Problem to solve: Return only that part of the material below which starts with the line containing "index mcp: (326, 1135)" and goes on through the line containing "ring pip: (826, 777)", restated exactly.

((

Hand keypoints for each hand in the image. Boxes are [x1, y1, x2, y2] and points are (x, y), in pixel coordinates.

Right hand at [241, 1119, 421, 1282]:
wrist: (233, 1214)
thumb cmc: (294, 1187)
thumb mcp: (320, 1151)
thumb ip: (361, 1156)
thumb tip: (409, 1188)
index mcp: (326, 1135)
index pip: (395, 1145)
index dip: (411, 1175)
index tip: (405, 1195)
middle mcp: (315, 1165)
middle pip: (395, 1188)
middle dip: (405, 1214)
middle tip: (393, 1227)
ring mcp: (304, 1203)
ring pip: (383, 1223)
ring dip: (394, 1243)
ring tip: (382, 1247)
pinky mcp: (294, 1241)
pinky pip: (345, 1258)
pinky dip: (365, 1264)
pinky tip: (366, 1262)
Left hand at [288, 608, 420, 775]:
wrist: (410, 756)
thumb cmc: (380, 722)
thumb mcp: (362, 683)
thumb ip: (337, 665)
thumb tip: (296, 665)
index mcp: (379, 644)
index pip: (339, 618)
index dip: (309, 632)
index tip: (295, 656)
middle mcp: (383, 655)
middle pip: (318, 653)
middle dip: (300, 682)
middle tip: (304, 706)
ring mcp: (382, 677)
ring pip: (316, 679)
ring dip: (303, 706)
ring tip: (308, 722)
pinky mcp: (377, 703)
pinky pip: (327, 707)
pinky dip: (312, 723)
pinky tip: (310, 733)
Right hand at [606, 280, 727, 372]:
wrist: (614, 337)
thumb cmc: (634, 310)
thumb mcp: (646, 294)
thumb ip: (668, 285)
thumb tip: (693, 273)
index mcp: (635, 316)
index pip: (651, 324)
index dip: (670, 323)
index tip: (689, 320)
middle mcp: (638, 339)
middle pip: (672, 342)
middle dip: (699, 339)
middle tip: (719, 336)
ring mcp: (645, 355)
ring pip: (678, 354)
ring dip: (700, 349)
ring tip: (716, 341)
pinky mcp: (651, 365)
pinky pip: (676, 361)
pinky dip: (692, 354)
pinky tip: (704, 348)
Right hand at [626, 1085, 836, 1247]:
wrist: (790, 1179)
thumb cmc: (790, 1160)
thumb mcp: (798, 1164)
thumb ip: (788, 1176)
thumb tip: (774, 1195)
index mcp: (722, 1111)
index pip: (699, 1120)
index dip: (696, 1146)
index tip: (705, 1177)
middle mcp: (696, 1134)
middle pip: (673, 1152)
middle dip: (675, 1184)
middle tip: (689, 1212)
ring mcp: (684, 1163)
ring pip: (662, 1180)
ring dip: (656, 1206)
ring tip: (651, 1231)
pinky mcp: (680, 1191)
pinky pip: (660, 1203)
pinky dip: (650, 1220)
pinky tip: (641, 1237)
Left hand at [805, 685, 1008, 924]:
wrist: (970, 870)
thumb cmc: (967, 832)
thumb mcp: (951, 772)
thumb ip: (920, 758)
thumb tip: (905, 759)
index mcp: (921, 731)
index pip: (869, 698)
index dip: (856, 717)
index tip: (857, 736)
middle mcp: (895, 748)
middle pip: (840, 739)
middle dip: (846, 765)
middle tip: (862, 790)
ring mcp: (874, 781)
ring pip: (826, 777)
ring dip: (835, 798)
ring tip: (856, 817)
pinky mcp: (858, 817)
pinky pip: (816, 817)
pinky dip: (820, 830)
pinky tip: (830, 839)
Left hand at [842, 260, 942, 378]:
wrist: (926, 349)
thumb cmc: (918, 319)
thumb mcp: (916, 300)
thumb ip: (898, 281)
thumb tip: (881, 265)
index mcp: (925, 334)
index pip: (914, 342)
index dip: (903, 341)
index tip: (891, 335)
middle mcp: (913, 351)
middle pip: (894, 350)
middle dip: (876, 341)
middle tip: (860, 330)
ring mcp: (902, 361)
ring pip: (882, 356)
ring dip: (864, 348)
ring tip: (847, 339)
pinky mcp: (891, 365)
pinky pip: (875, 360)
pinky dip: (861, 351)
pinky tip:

))

The answer:
index mcp: (326, 1135)
index pip: (395, 1145)
index dip: (411, 1175)
index tip: (405, 1195)
middle mcp: (315, 1165)
middle pip: (395, 1188)
middle dip: (405, 1214)
middle tip: (393, 1227)
ring mcp: (304, 1203)
ring pip: (383, 1223)
ring dip: (394, 1243)
ring tip: (382, 1247)
pinky mcp: (294, 1241)
pinky pip: (345, 1258)
pinky dip: (365, 1264)
pinky tip: (366, 1262)
Left hand at [288, 608, 420, 775]:
wrist: (410, 756)
thumb cmc: (380, 722)
thumb mcp: (362, 683)
thumb ip: (337, 665)
thumb tip: (296, 665)
index mcp: (379, 644)
index pip: (339, 618)
index dip: (309, 632)
index tip: (295, 656)
middle mcp: (383, 655)
middle pip: (318, 653)
middle dip: (300, 682)
middle tip: (304, 706)
ring mcp: (382, 677)
ring pip: (316, 679)
ring dip: (303, 706)
ring tip: (308, 722)
pinky mcp: (377, 703)
pinky pip: (327, 707)
pinky dip: (312, 723)
pinky tip: (310, 733)
Right hand at [606, 280, 727, 372]:
wrist: (614, 337)
thumb cmc: (634, 310)
thumb mcp: (646, 294)
thumb ip: (668, 285)
thumb tip: (693, 273)
index mcp: (635, 316)
index pip: (651, 324)
index dip: (670, 323)
index tip: (689, 320)
middle mcp: (638, 339)
middle pip: (672, 342)
middle dip: (699, 339)
middle tip: (719, 336)
ring mcp: (645, 355)
ring pip: (678, 354)
ring dip: (700, 349)
ring tip: (716, 341)
pinky mcp: (651, 365)
pinky pip: (676, 361)
pinky dip: (692, 354)
pinky tip: (704, 348)
Right hand at [626, 1085, 836, 1247]:
wrist: (790, 1179)
thumb cmc: (790, 1160)
thumb mcp: (798, 1164)
thumb ip: (788, 1176)
thumb tip: (774, 1195)
index mcp: (722, 1111)
index pip: (699, 1120)
index dip: (696, 1146)
index tip: (705, 1177)
middle mcp: (696, 1134)
middle pip: (673, 1152)
middle dip: (675, 1184)
middle tip: (689, 1212)
ring mcp: (684, 1163)
ring pip: (662, 1180)
ring dip: (656, 1206)
ring tip: (651, 1231)
pinky mcp: (680, 1191)
pinky pip: (660, 1203)
pinky dip: (650, 1220)
pinky tip: (641, 1237)
Left hand at [805, 685, 1008, 924]:
wrist: (970, 870)
thumb cmc: (967, 832)
thumb mcp: (951, 772)
thumb ip: (920, 758)
thumb tip: (905, 759)
index mcp: (921, 731)
index pip: (869, 698)
index dip: (856, 717)
index tip: (857, 736)
middle mcp: (895, 748)
middle pip: (840, 739)
middle dip: (846, 765)
middle tip: (862, 790)
ring mcp: (874, 781)
ring pip: (826, 777)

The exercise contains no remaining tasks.